Regional Grocers Still Have a Place in Grocery

By October 1, 2019December 30th, 2019Articles

By Keith Daniels
October 1, 2019

To say Wal-Mart is winning at grocery is an understatement. While this was once a minor part of the goliath business, it now accounts for half of Wal-Mart’s sales. It’s so prominent, in fact, that it graced the Today’s Grocer cover just two issues ago.

As though that competition wasn’t enough, European players Aldi and Lindl have swooped in to gain share with private label offerings. Sprinkle in the encroachment of online retailers like PeaPod, and it’s no mystery why some think regional grocers could become obsolete.

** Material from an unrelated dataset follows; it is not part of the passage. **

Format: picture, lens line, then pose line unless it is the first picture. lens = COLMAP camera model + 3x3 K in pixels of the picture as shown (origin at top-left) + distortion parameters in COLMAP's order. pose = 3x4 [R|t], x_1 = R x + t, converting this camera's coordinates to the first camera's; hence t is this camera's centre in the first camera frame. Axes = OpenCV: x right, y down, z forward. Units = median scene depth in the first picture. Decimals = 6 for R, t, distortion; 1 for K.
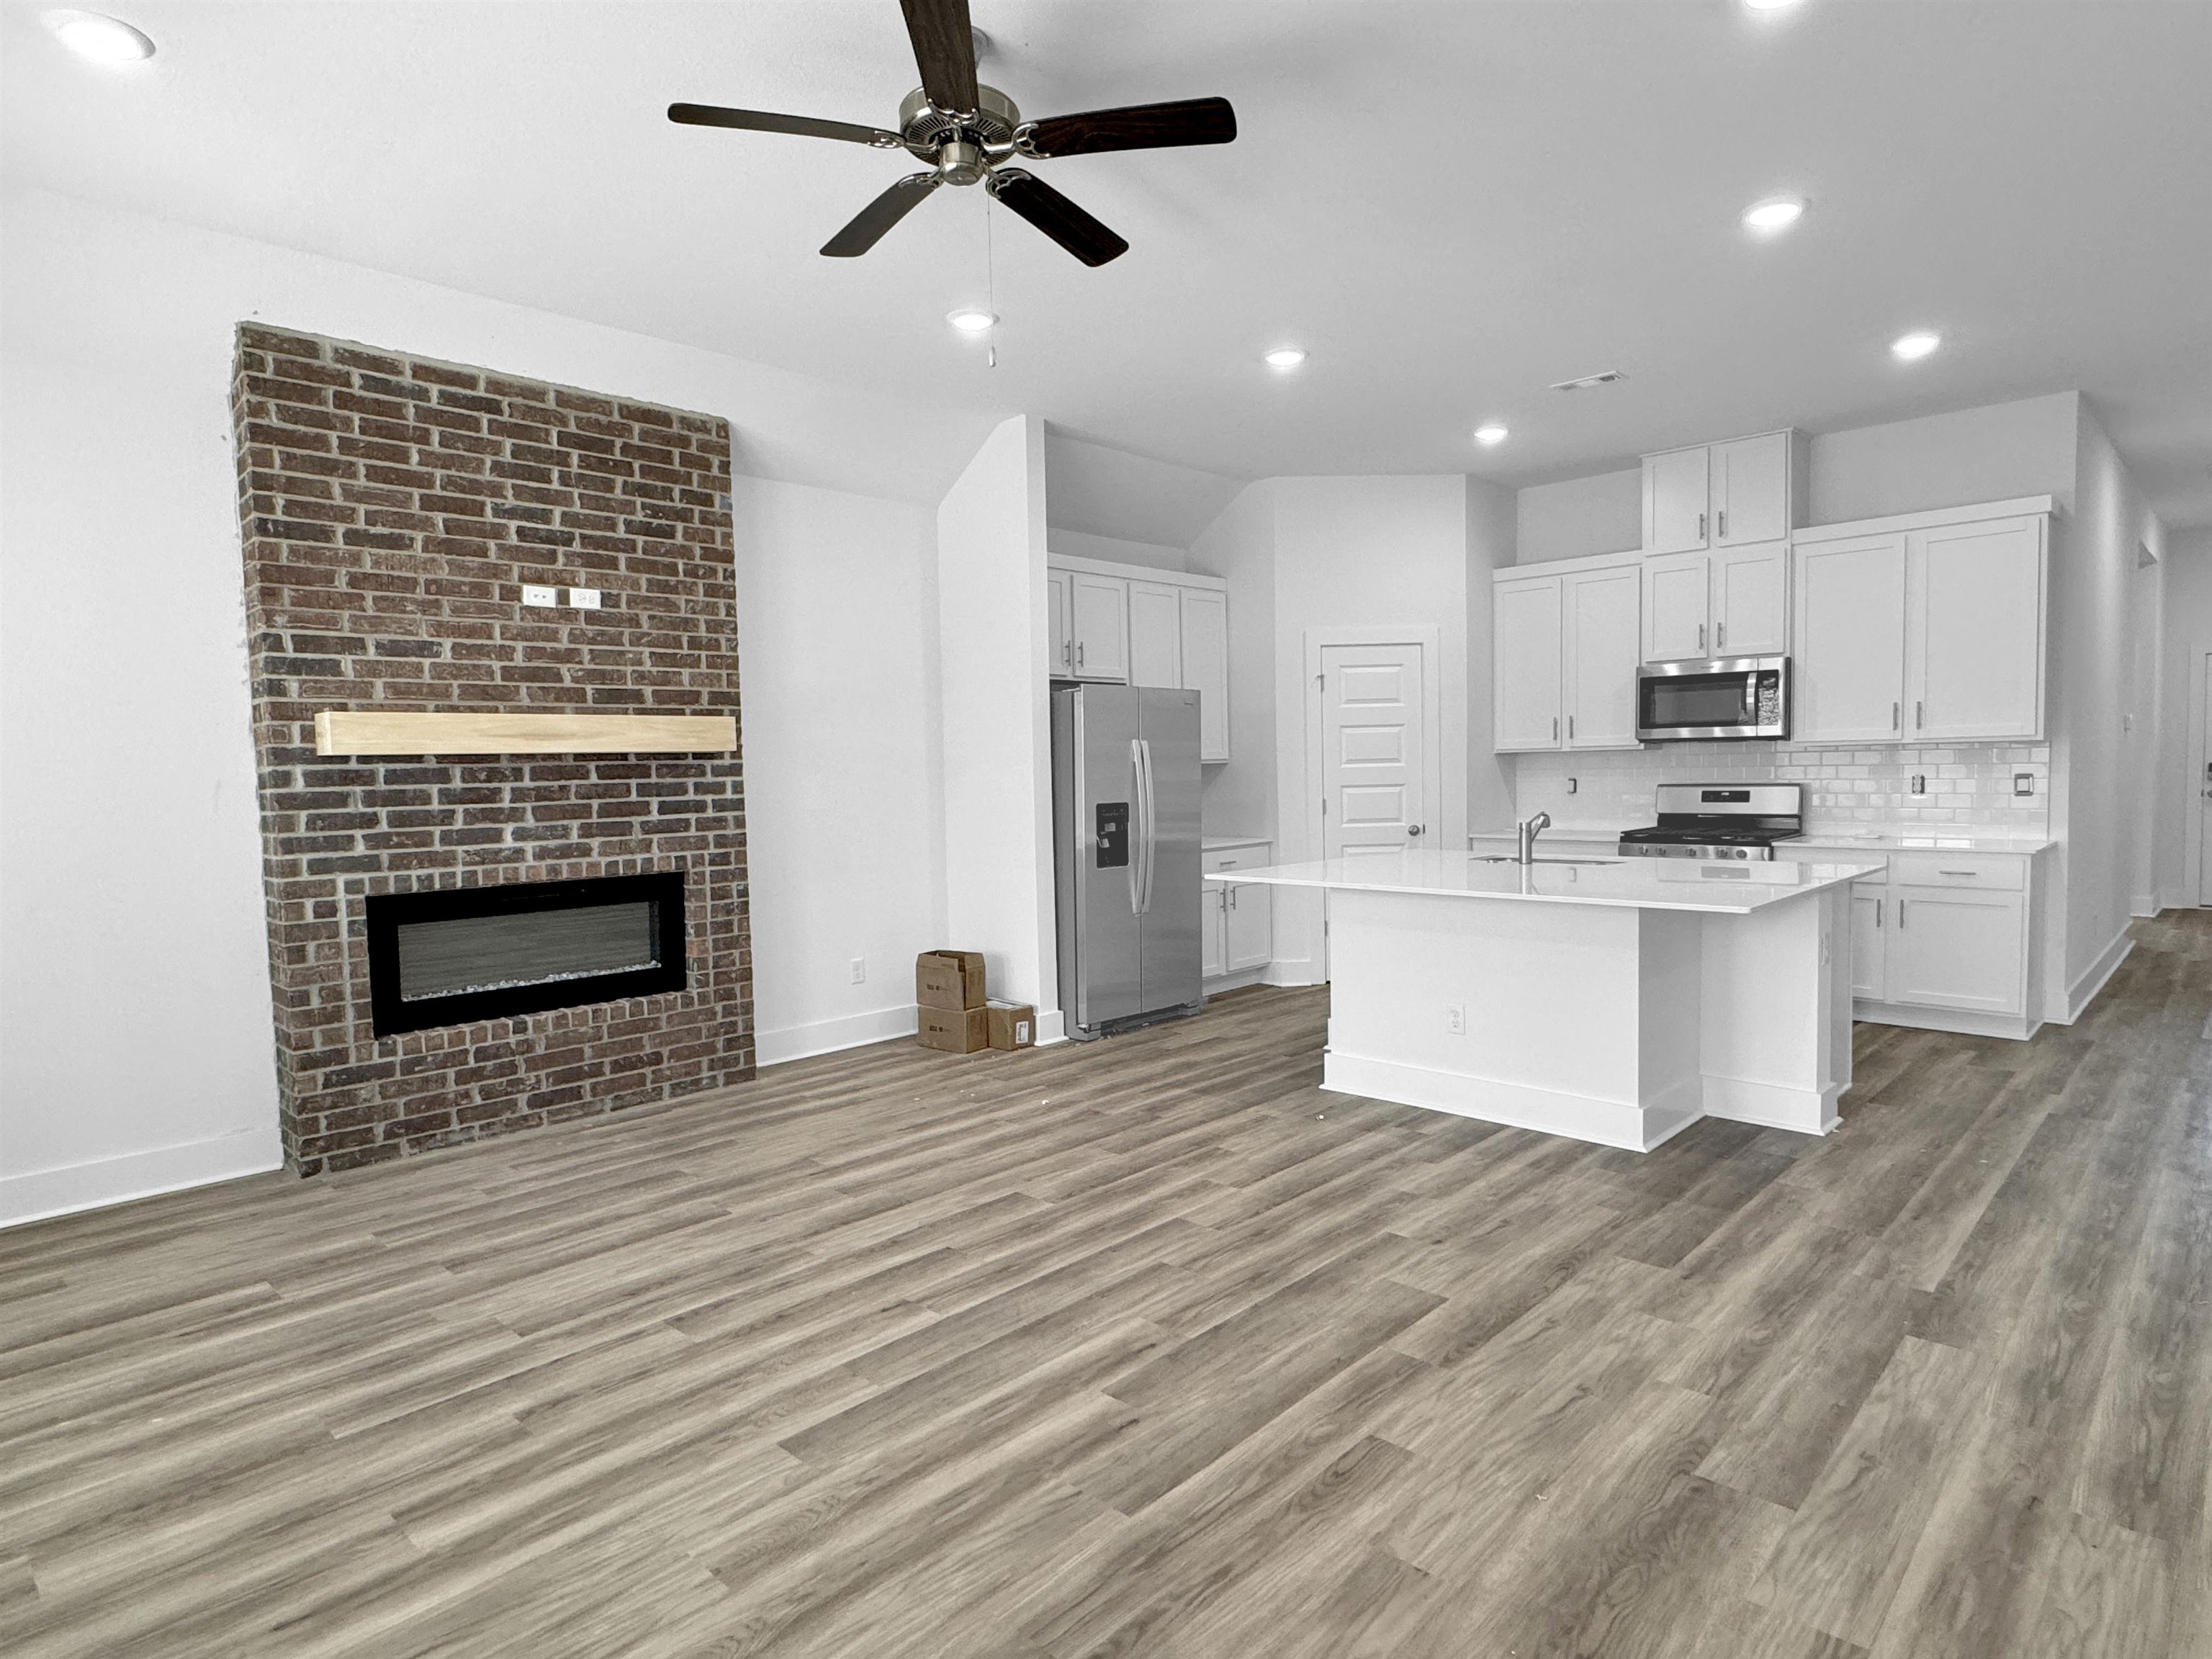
lens RADIAL K [[1227.1, 0, 1106.7], [0, 1227.1, 830.5], [0, 0, 1]] dist [0.000597, 0.000539]
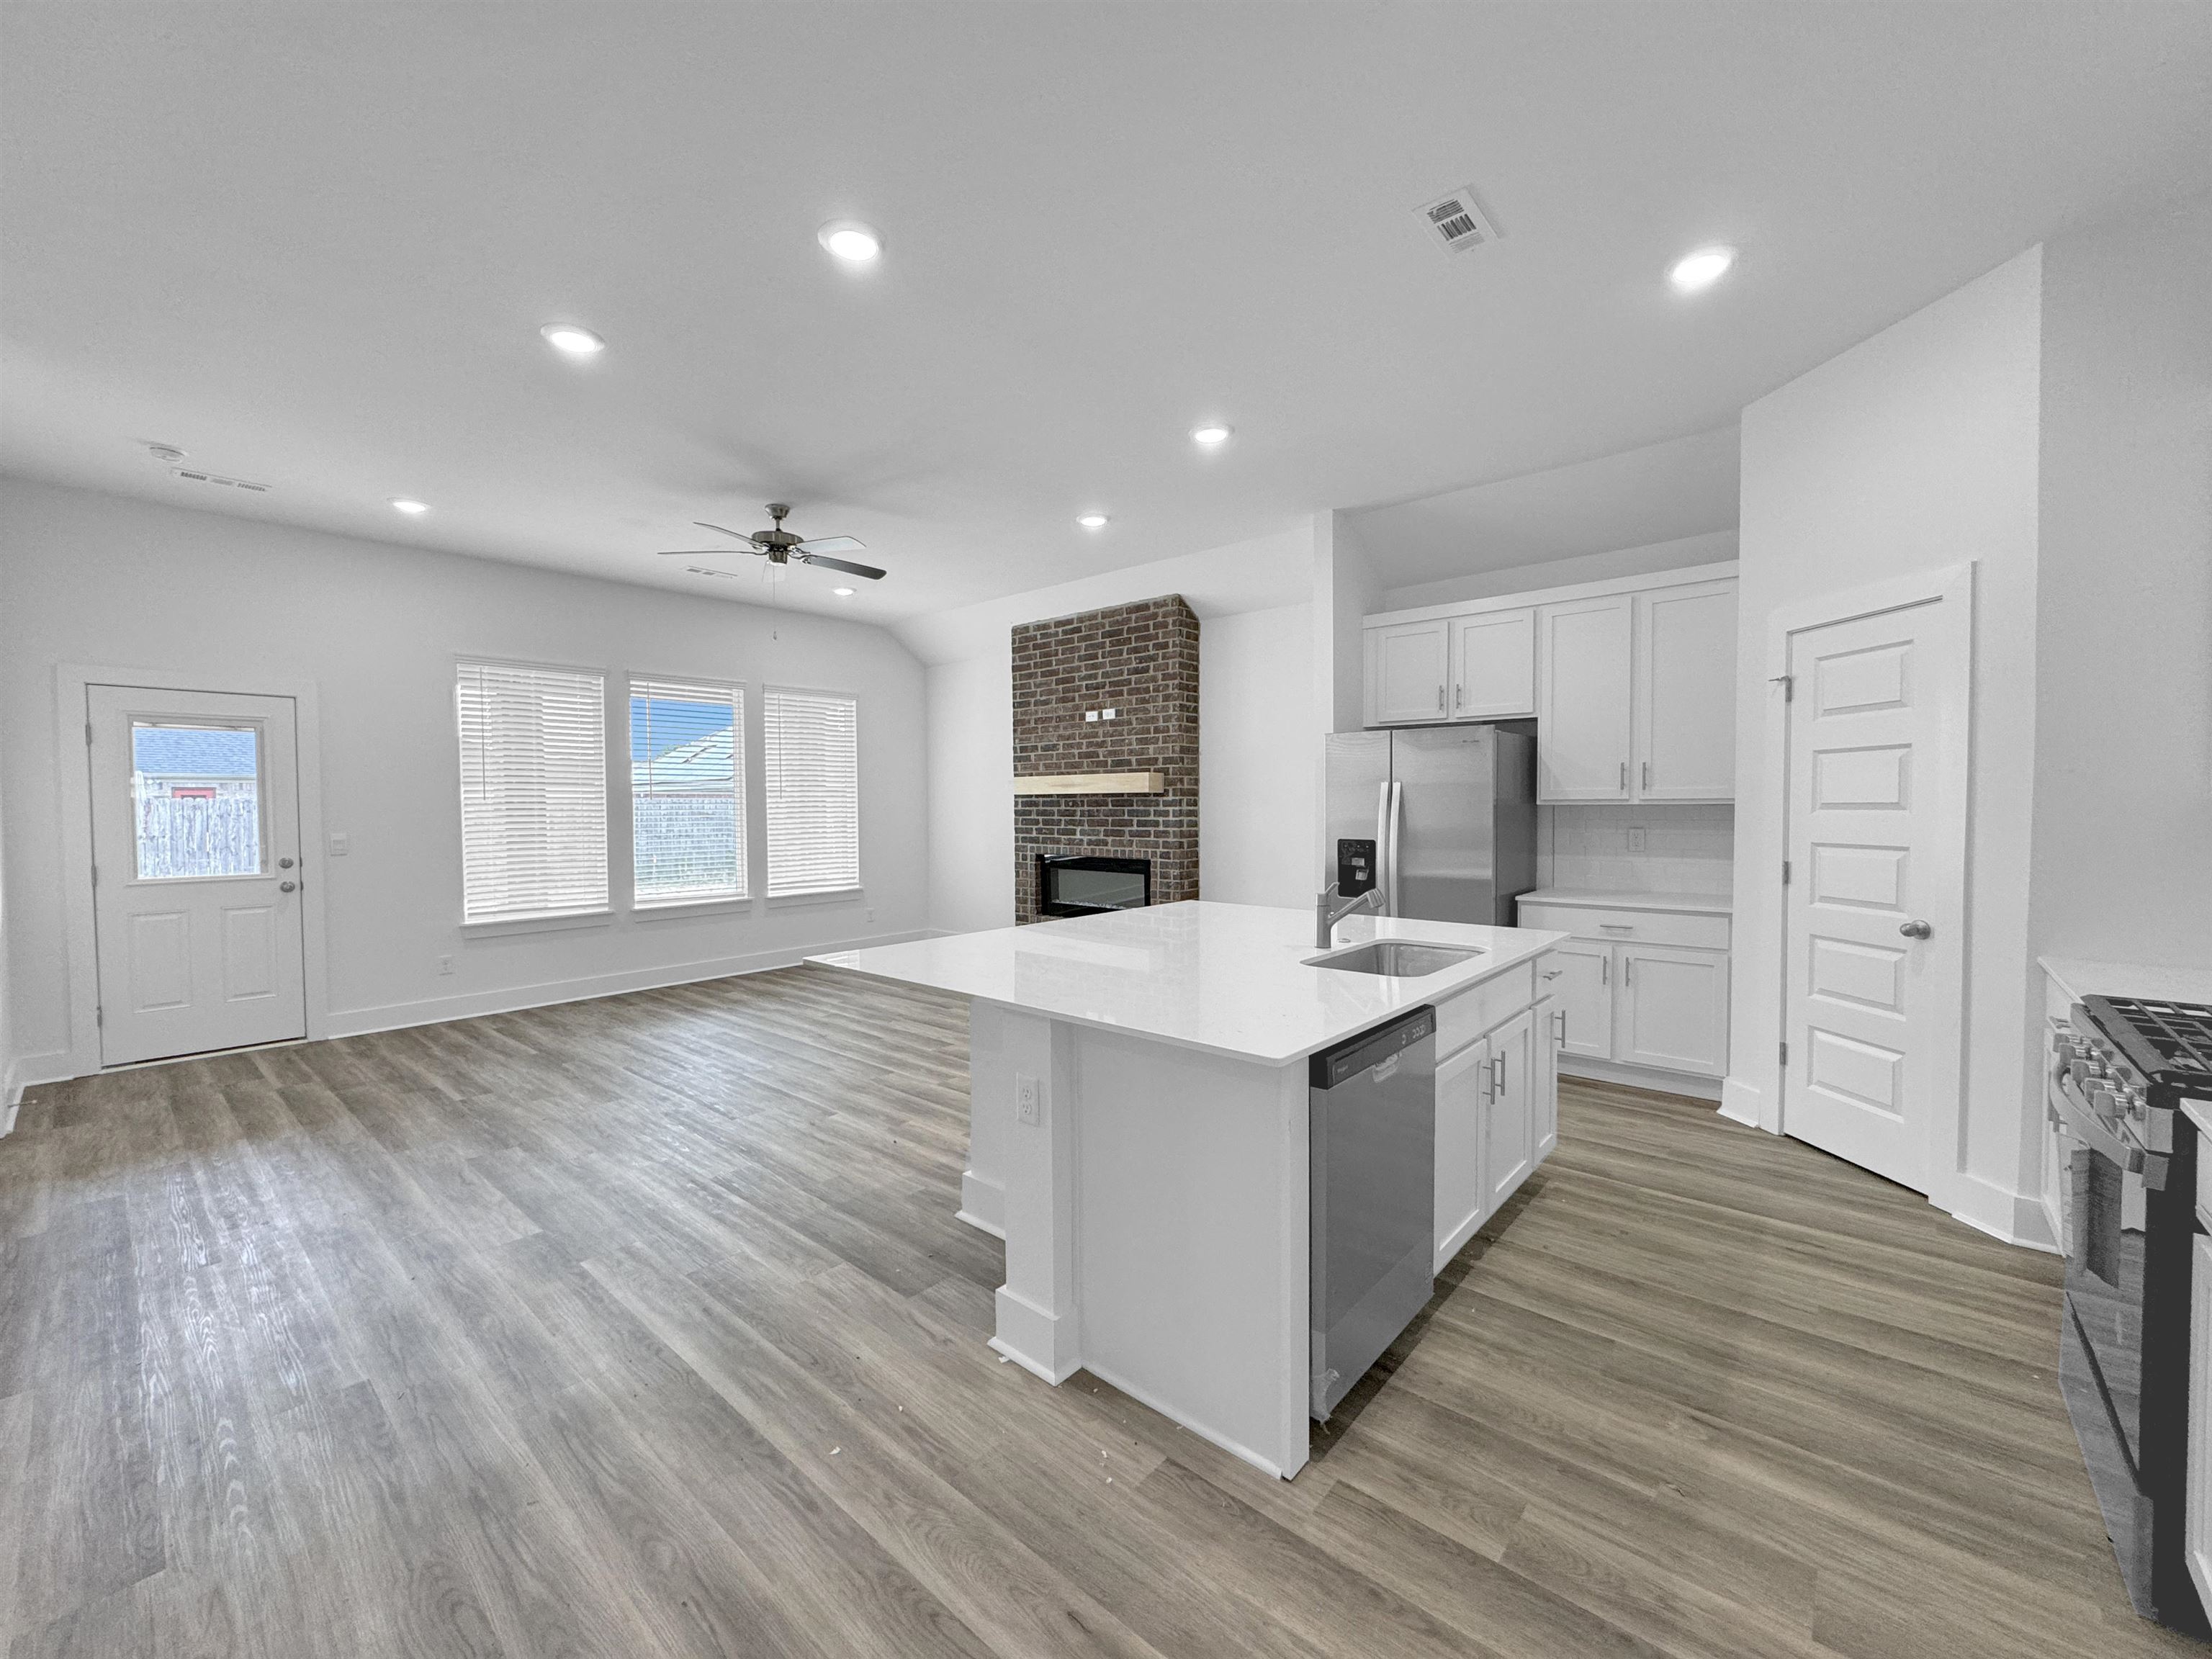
lens RADIAL K [[886.9, 0, 1107.0], [0, 886.9, 829.8], [0, 0, 1]] dist [-0.010610, -0.000134]
pose [[0.049472, 0.050412, -0.997502, 1.047529], [-0.050632, 0.997568, 0.047904, -0.077304], [0.997491, 0.048135, 0.051904, 0.988901]]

A regional player will have difficulty winning on price — but that doesn’t mean you can’t compete. Without the ability to be the low price leader, regional grocers must look to win on other fronts. The most successful tactic we’ve seen has been around selection. Rather than stock the same products as the big competitors, go after a separate, customized product offering. Bucking the one-size-fit-all method of the Big Box, we’ve seen niche players not only survive, but thrive.

This comes down to changing demographics. The US currently has over 40 million immigrants (those born in another country). While the pace of new entrants has slowed, the fact is that our nationwide population is increasingly diverse – much more than a single global aisle reflects. Regional grocers with a firm grasp of their local population can cater their food and selection based on the “taste of home” for that market.

This goes deeper than offering jasmine rice and Latin salsa. Grocers who are winning are offering spices popular in specific countries or even regions within a country.

From there, the expansion possibilities are wide. For instance, Vallarta markets in California hosts free hatch chile roasting events and have an in-store Taquerias that further cater to their target market.

Niche isn’t limited to ethnic foods. We’ve seen stores like Di Bruno capture a busy, young customer segment with a wide selection of ready-made meals at a higher price point.

This isn’t to say other fundamentals like inventory and liquidity don’t matter. Dean & Deluca was an early adopter of the niche strategy but was crushed by overspending on marketing and rolling out a few too many product flops.

However, for regional grocers who have their finances in order, niche product selection is a way regionals can– at least for now – compete with Big Box players.